Transcribed page contents:
◆ ◆ ◆ ◆ ◆

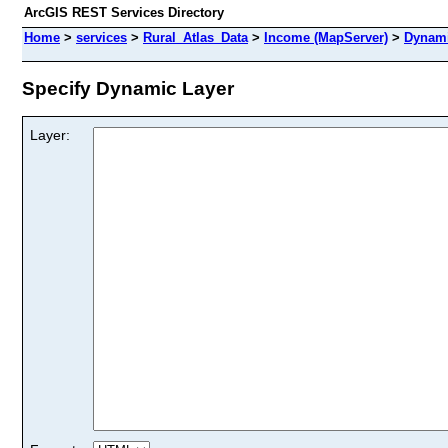
ArcGIS REST Services Directory
Home
>
services
>
Rural_Atlas_Data
>
Income (MapServer)
>
Dynami
Specify Dynamic Layer
Layer:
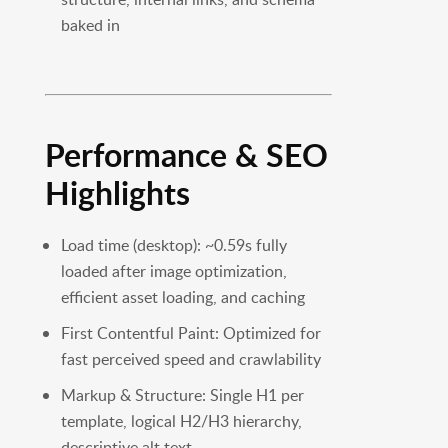
baked in
Performance & SEO
Highlights
Load time (desktop): ~0.59s fully
loaded after image optimization,
efficient asset loading, and caching
First Contentful Paint: Optimized for
fast perceived speed and crawlability
Markup & Structure: Single H1 per
template, logical H2/H3 hierarchy,
descriptive alt text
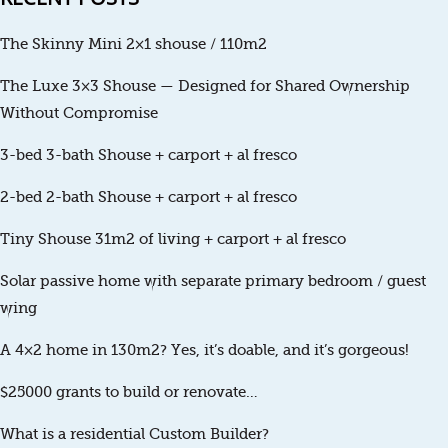
The Skinny Mini 2×1 shouse / 110m2
The Luxe 3×3 Shouse — Designed for Shared Ownership
Without Compromise
3-bed 3-bath Shouse + carport + al fresco
2-bed 2-bath Shouse + carport + al fresco
Tiny Shouse 31m2 of living + carport + al fresco
Solar passive home with separate primary bedroom / guest
wing
A 4×2 home in 130m2? Yes, it’s doable, and it’s gorgeous!
$25000 grants to build or renovate…
What is a residential Custom Builder?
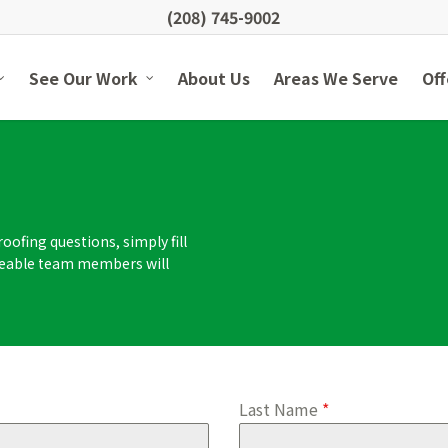
(208) 745-9002
See Our Work
About Us
Areas We Serve
Off
oofing questions, simply fill
dgeable team members will
Last Name
*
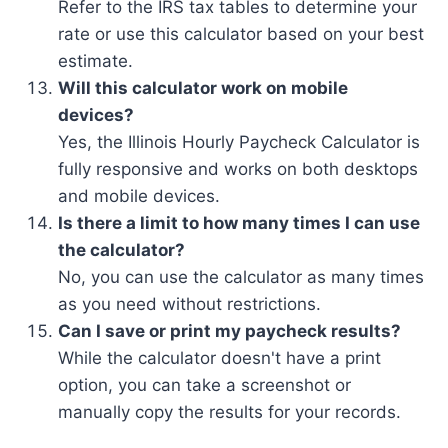
Refer to the IRS tax tables to determine your
rate or use this calculator based on your best
estimate.
Will this calculator work on mobile
devices?
Yes, the Illinois Hourly Paycheck Calculator is
fully responsive and works on both desktops
and mobile devices.
Is there a limit to how many times I can use
the calculator?
No, you can use the calculator as many times
as you need without restrictions.
Can I save or print my paycheck results?
While the calculator doesn't have a print
option, you can take a screenshot or
manually copy the results for your records.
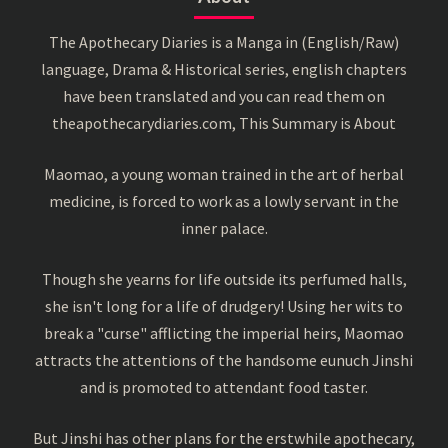
The Apothecary Diaries is a Manga in (English/Raw)
language, Drama & Historical series, english chapters
have been translated and you can read them on
theapothecarydiaries.com, This Summary is About
Maomao, a young woman trained in the art of herbal
medicine, is forced to work as a lowly servant in the
inner palace.
Though she yearns for life outside its perfumed halls,
she isn't long for a life of drudgery! Using her wits to
break a "curse" afflicting the imperial heirs, Maomao
attracts the attentions of the handsome eunuch Jinshi
and is promoted to attendant food taster.
But Jinshi has other plans for the erstwhile apothecary,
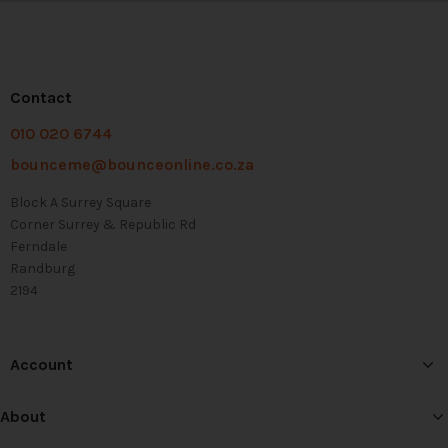
Contact
010 020 6744
bounceme@bounceonline.co.za
Block A Surrey Square
Corner Surrey & Republic Rd
Ferndale
Randburg
2194
Account
About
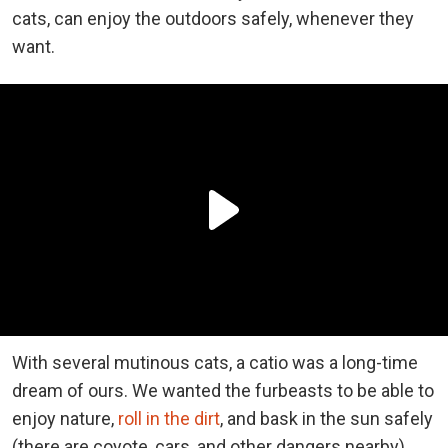
cats, can enjoy the outdoors safely, whenever they
want.
With several mutinous cats, a catio was a long-time
dream of ours. We wanted the furbeasts to be able to
enjoy nature,
roll in the dirt
, and bask in the sun safely
(there are coyote, cars, and other dangers nearby).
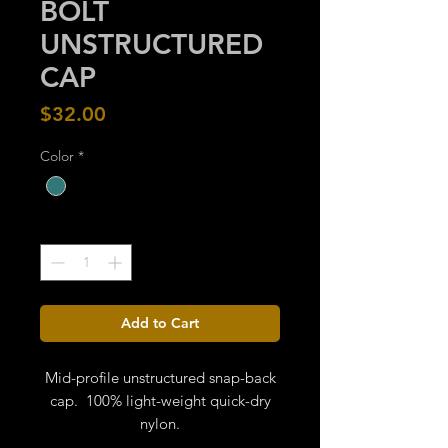
BOLT
UNSTRUCTURED
CAP
Price
$32.00
Color
*
Quantity
*
Add to Cart
Mid-profile unstructured snap-back
cap. 100% light-weight quick-dry
nylon.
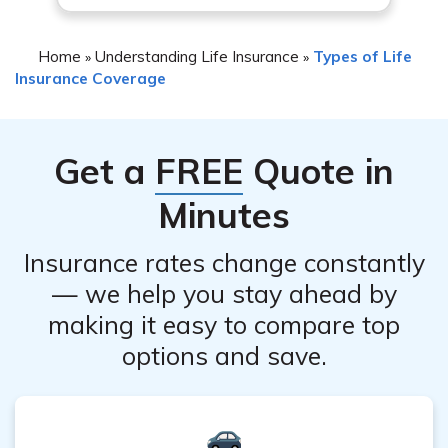
Home
Understanding Life Insurance
Types of Life
»
»
Insurance Coverage
Get a
FREE
Quote in
Minutes
Insurance rates change constantly
— we help you stay ahead by
making it easy to compare top
options and save.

◆ ◆ ◆ ◆ ◆

WHAT THE TASK ASKS: Among the lines above, count those containing "long" and give only that count.

WRITTEN REPLY: 2